# Abundance and size-frequency distributions of boulders in Linne crater's   ejecta (Moon)

**Authors:** Maurizio Pajola, Riccardo Pozzobon, Alice Lucchetti, Sandro Rossato,, Emanuele Baratti, Valentina Galluzzi, Gabriele Cremonese

arXiv: 1812.00590 · 2018-12-04

## TL;DR

This study analyzes the abundance and size distribution of boulders around Linne crater on the Moon using high-resolution imagery, revealing insights into ejecta patterns, impact dynamics, and regolith thickness.

## Contribution

It provides the first detailed size-frequency distribution and spatial analysis of boulders around Linne crater, including implications for impact mechanics and lunar surface properties.

## Key findings

- Boulder sizes follow a power-law distribution with index -4.03.
- Largest boulders are within 2 km of the crater center.
- Estimated regolith thickness is approximately 4.75 meters.

## Abstract

This paper presents the abundances and the size-frequency distributions (SFD) of the ejected boulders surrounding the Linne crater, located on the Moon's Mare Serenitatis basin.

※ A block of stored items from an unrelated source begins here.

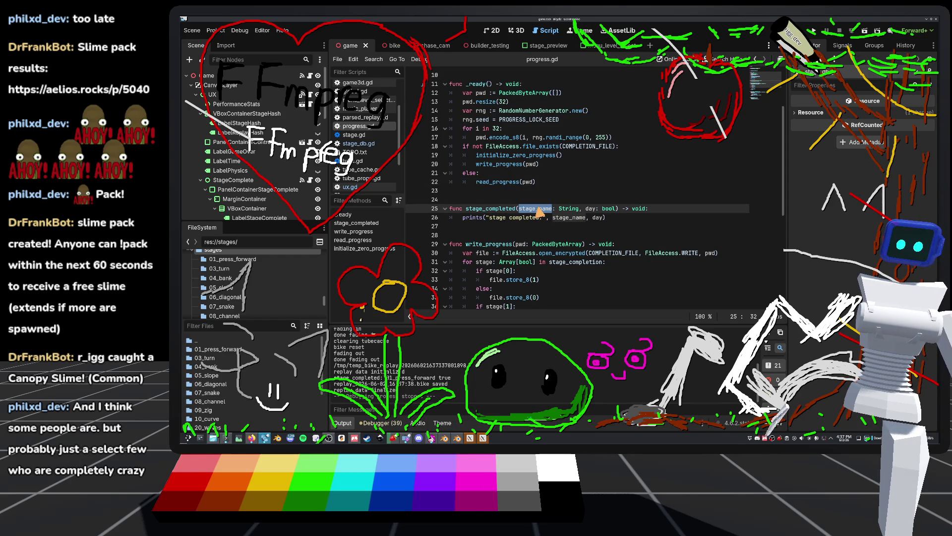
{"action": "double_click", "coordinate": [569, 208]}
{"action": "key", "text": "Down"}
{"action": "key", "text": "End"}
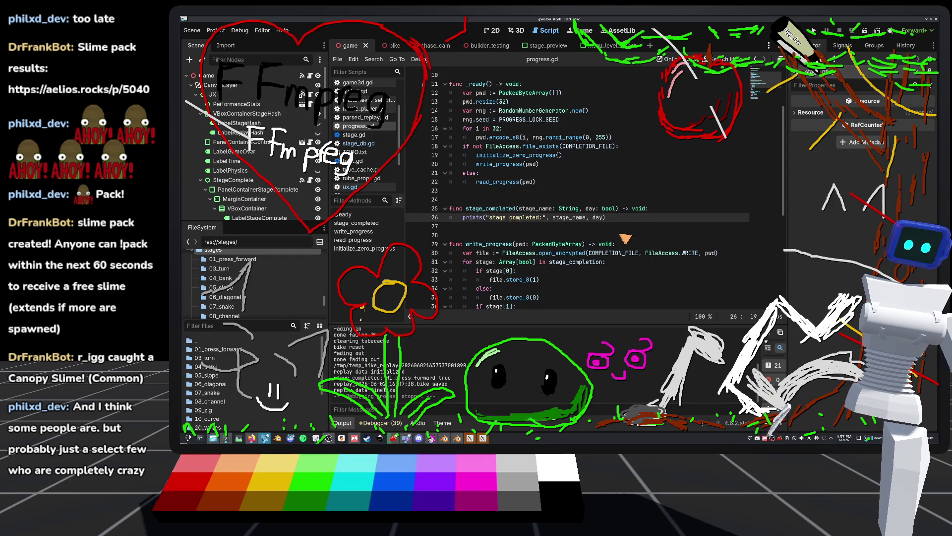
{"action": "key", "text": "Return"}
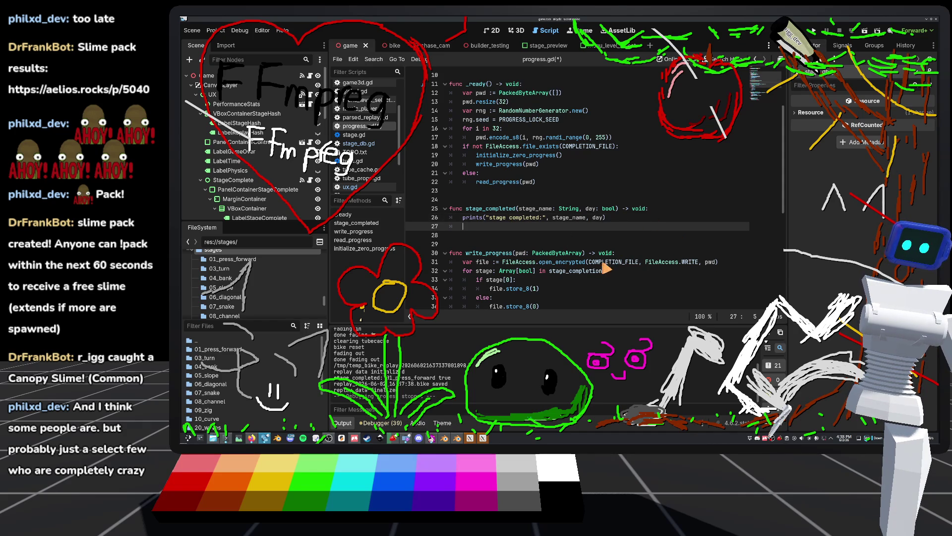
{"action": "scroll", "coordinate": [601, 263], "scroll_direction": "up", "scroll_amount": 3}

By means of Lunar Reconnaissance Orbiter Camera high-resolution images we prepare a context geological map of the Linne crater as well as we identify 12000 boulders > 4.4 m, with a maximum measured size of 30.8 m. The cumulative number of boulders per km2 is fitted with a power-law curve with index -4.03 +0.09/-0.10. By studying the radial ejecta abundances, we find that the largest ones are located within the first 2 km from the crater's centre, while few tens of boulders with sizes < 8 m are detectable above 5 km from the crater's rim. We find that the Linne proximal ejecta blanket is slightly asymmetrical, as indicated in the geological map too, showing a density increase in the NE-SW direction. This may be the result of an oblique impact emplacement of the original impactor, or it may be explained with a perpendicular impact in the Mare Serenitatis location, but on a surface with lunar basalts with different local mechanical properties. By exploiting our boulders size density as a function of the distance from the crater's centre, we derive a possible regolith thickness at the Linne impact of 4.75 m, supporting similar values based on Earth-based radar and optical data in the Mare Serenitatis basin.